Die Entwicklungsländer haben die Einlösung dieses Versprechens verlangt. Recht haben sie. Aber die Dritte Welt ist mittlerweile sehr weit ausdifferenziert. Zunehmend wettbewerbsfähige Schwellenländer wie China, Indien und Brasilien haben ganz andere Probleme und Interessen als arme Länder in Afrika. Insofern ist es wenig überzeugend, wenn Schwellenländer sich zum Wortführer ärmster Entwicklungsländer machen und Zugeständnisse auch in den Bereichen ablehnen, in denen sie mit Industriegütern und Dienstleistungen absolut wettbewerbsfähig sind.

Schleichender Bedeutungsverlust

Gescheitert sind die WTO-Verhandlungen allerdings nicht an einem technischen Detail, nämlich der Schwelle für Zölle zum Schutz armer Landwirte. Gescheitert sind die Verhandlungen, weil sie zum falschen Zeitpunkt stattgefunden haben.

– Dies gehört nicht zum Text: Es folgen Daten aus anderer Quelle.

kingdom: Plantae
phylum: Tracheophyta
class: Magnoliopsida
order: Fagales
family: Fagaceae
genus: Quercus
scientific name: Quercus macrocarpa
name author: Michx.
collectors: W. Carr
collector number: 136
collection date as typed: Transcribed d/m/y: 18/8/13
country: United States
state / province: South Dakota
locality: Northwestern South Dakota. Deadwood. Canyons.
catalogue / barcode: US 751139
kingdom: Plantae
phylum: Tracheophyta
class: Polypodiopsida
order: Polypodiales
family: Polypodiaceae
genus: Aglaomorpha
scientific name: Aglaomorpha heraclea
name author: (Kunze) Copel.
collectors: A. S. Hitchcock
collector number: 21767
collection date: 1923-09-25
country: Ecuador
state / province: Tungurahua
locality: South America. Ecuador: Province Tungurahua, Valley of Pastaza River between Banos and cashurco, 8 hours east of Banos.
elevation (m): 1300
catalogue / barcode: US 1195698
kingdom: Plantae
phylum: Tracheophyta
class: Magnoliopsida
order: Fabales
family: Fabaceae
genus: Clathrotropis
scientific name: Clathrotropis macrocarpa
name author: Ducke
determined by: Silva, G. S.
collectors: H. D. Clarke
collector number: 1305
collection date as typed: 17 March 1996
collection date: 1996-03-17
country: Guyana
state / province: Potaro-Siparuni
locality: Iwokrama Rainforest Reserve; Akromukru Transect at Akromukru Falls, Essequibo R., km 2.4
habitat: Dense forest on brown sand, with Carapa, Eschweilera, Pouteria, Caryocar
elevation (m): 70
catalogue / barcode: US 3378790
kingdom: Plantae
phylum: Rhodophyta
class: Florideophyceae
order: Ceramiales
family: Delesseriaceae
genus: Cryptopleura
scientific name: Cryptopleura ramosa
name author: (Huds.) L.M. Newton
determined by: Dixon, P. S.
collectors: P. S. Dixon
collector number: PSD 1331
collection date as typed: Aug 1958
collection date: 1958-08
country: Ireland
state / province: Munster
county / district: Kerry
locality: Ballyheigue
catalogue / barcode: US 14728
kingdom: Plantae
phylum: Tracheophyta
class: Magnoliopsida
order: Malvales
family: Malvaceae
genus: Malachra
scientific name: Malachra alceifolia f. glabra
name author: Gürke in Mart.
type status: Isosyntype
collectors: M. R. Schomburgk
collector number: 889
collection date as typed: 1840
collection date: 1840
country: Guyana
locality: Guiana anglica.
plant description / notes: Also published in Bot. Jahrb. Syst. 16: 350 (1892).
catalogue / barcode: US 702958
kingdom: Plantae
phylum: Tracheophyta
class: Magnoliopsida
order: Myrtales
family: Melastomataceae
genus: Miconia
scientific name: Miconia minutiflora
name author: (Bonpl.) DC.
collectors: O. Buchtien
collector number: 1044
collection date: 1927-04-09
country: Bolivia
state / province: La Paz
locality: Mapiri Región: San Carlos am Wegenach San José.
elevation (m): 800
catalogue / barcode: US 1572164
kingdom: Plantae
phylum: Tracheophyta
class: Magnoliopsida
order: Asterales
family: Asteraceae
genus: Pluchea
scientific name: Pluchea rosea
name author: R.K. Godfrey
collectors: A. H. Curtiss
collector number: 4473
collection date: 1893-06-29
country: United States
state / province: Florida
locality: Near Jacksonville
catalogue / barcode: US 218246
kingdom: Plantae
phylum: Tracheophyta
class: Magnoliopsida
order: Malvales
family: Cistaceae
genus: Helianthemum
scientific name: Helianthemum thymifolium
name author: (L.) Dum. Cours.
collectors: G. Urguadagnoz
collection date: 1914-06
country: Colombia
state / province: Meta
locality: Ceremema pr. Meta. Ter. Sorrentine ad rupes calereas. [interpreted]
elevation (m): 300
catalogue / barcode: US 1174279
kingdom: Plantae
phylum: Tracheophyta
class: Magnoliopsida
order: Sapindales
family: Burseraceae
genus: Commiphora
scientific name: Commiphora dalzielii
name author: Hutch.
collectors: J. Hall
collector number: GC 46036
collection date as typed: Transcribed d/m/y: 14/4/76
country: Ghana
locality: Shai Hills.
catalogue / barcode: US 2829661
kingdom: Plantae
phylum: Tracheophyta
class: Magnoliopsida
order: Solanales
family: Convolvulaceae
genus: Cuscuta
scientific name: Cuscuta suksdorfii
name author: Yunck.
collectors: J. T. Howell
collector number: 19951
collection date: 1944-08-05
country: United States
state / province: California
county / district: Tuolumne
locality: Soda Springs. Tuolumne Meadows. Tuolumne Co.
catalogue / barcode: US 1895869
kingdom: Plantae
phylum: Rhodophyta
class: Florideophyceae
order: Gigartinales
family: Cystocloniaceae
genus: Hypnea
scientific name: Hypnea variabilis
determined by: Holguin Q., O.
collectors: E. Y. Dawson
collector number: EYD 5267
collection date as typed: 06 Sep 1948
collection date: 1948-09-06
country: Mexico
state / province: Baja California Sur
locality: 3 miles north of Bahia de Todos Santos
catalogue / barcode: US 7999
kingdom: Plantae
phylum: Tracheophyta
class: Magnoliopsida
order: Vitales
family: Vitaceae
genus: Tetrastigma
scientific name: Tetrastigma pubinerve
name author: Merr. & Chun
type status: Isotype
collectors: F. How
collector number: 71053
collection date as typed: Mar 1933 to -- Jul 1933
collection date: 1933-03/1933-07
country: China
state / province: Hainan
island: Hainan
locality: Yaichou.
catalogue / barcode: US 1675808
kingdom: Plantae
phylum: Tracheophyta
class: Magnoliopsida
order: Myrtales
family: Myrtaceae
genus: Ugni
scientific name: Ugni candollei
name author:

Der amerikanische Präsident wird kurz vor den Wahlen den Bauern keine massiven Subventionskürzungen zumuten. Insofern war der amerikanischen Delegation der Konflikt mit Indien sehr willkommen. Da im kommenden Jahr sich erst einmal die neue Administration in Washington einarbeiten muss, in Indien Wahlen stattfinden und in Europa die EU-Kommission neu bestellt wird, macht ein weiterer Anlauf, die Doha-Runde doch noch zu einem erfolgreichen Abschluss zu bringen, erst im Jahr 2010 Sinn.

In der Zwischenzeit werden die großen Handelspartner versuchen, sich mit bilateralen Handelsabkommen Vorteile zu verschaffen. Das ist nicht nur zum Nachteil der ärmeren Länder, sondern wird auch den schleichenden Bedeutungsverlust der WTO beschleunigen. Dabei wäre gerade im Abschwung der Weltkonjunktur nichts wichtiger als ein Impuls, der über niedrigere Zölle und Öffnung der Märkte dem Welthandel Auftrieb geben könnte. Der Preis des Scheiterns der WTO-Verhandlungen besteht in dem Verzicht auf Wohlstandsgewinne und in einer Schwächung des multilateralen Systems.